■ PROBLEM TO SOLVE: Within the listing below, the lines to output run from the one containing "right elbow: (217, 439)" through the one containing "right ear: (530, 250)"; copy them exactly and nothing else.

■ DATA LISTING:
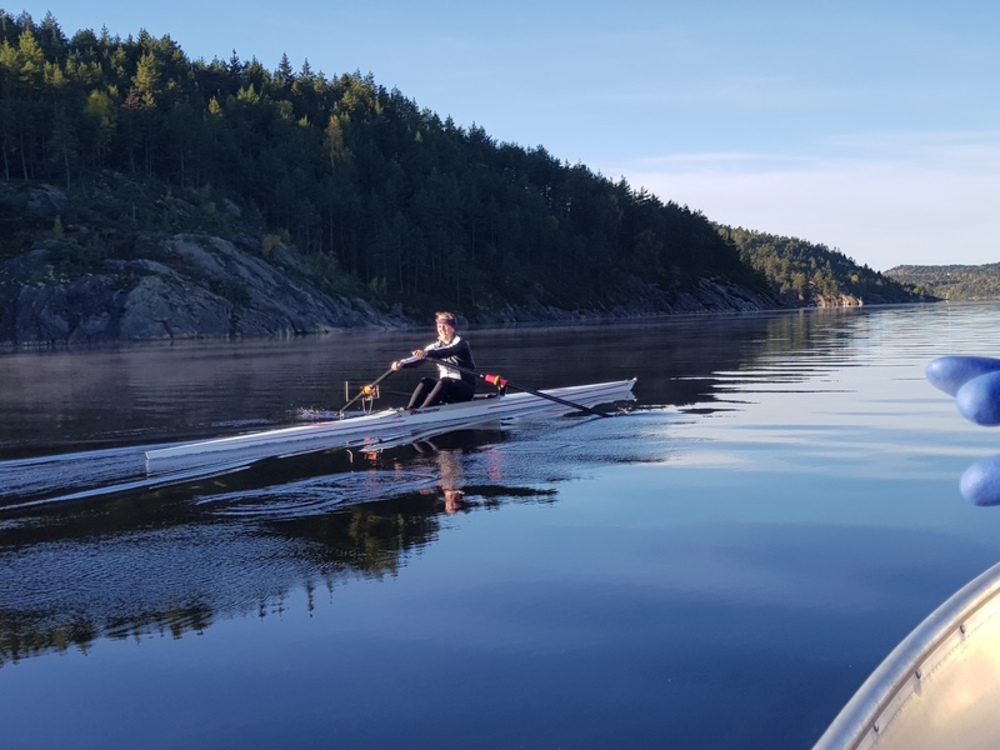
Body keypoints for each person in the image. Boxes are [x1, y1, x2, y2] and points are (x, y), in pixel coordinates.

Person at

...

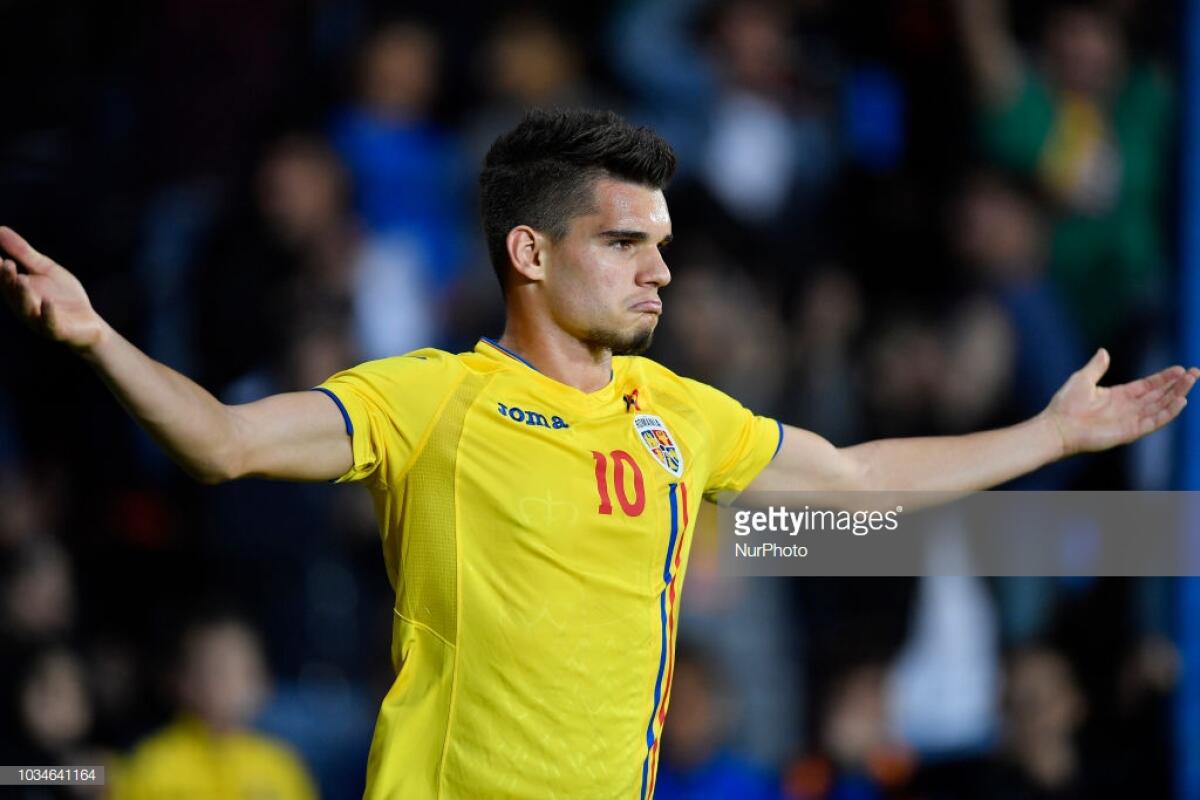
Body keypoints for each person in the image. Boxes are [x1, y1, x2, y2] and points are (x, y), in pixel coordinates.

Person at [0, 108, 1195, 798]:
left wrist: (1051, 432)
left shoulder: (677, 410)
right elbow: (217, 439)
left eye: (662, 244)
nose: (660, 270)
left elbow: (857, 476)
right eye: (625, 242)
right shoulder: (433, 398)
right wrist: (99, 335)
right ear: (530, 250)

■ WRITTEN ANSWER:
right elbow: (217, 439)
left eye: (662, 244)
nose: (660, 270)
left elbow: (857, 476)
right eye: (625, 242)
right shoulder: (433, 398)
right wrist: (99, 335)
right ear: (530, 250)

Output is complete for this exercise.